PAGE TEXT =
● ● ● ● ●
| Prior approval of the Competition Commission of India (CCI) under Section 31(4) of the Insolvency and Bankruptcy Code (IBC) is mandatory before approval of a Resolution Plan by the Committee of Credit |
| Prior approval of the Competition Commission of India (CCI) under Section 31(4) of the Insolvency and Bankruptcy Code (IBC) is mandatory before approval of a Resolution Plan by the Committee of Credit |
INDEPENDENT SUGAR CORPORATION LIMITED V. GIRISH SRIRAM JUNEJA
2025 INSC 124 (Invalid Date)
Justices: Justice Hrishikesh Roy, Justice Sudhansu Dhulia, and Justice SVN Bhatti
Question(s):
(i)Whether the approval of the Competition Commission of India (CCI) for a proposed combination must mandatorily precede the approval of the Resolution Plan by the Committee of Creditors (CoC) under the proviso to Section 31(4) of the Insolvency and Bankruptcy Code, 2016 (IBC)? (ii) Whether the National Company Law Appellate Tribunal (NCLAT) erred in holding that prior CCI approval before CoC approval is only directory and not mandatory? (iii)Whether the Resolution Plan approved by CoC in favour of AGI Greenpac was legally valid despite the alleged lack of statutory approvals at the time of voting?
Factual Background:
Independent Sugar Corporation Ltd. (INSCO) challenged the approval of a Resolution Plan submitted by AGI Greenpac Ltd. for the acquisition of Hindustan National Glass and Industries Ltd. (HNGIL), a major player in the glass packaging industry. HNGIL, undergoing insolvency proceedings under the IBC, had invited resolution applicants, with both INSCO and AGI Greenpac submitting their respective plans.
A key issue arose when AGI Greenpac’s Resolution Plan was approved by the CoC on 28.10.2022 with 98% votes, despite lacking prior approval from the CCI. INSCO contended that such approval was mandatory under Section 31(4) of the IBC, especially in cases involving combinations under the Competition Act, 2002. NCLAT ruled that while CCI approval was mandatory, its timing—whether before or after CoC approval—was directory, thus upholding AGI Greenpac’s approval. INSCO challenged this ruling before the Supreme Court.
Decision of the Supreme Court:
A three Judge-Bench of the Supreme Court set aside the NCLAT judgment, holding that prior approval from the CCI before CoC approval is mandatory, not merely directory. The Court ruled that the statutory framework under the IBC and Competition Act requires compliance with the proviso to Section 31(4) IBC, which mandates obtaining CCI approval before a Resolution Plan involving a combination is put to vote. The order of the Court was rendered by a bench of Justice Hrishikesh Roy, Justice Sudhansu Dhulia, and Justice SVN Bhatti.
● ● ● ● ●
DATASET SECTION =
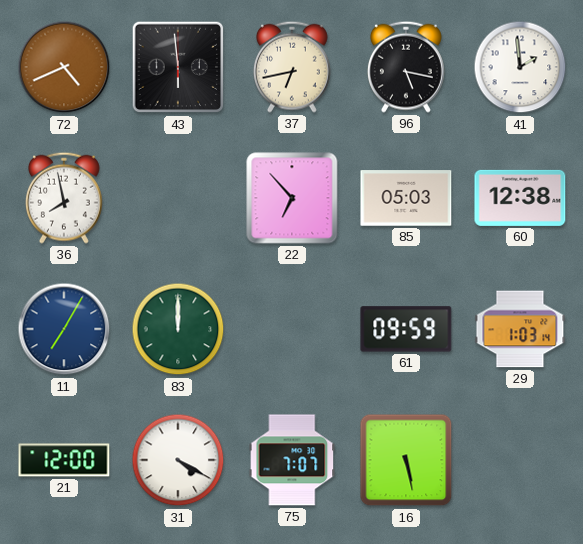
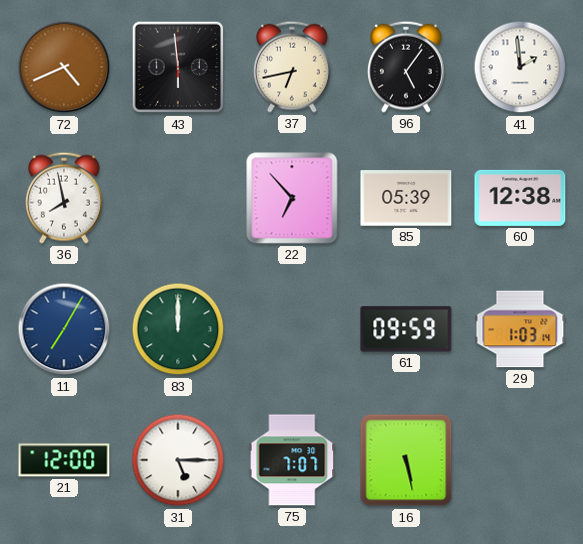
96: 5:17 -> 5:06
85: 05:03 -> 05:39
31: 4:20 -> 5:15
● ● ● ● ●
Please state, from the case summary, the date on which the CoC approved AGI Greenpac's Resolution Plan and the share of votes it received. The lines are separate material and have no connection to the case summary.

The CoC approved it on 28.10.2022 with 98% votes.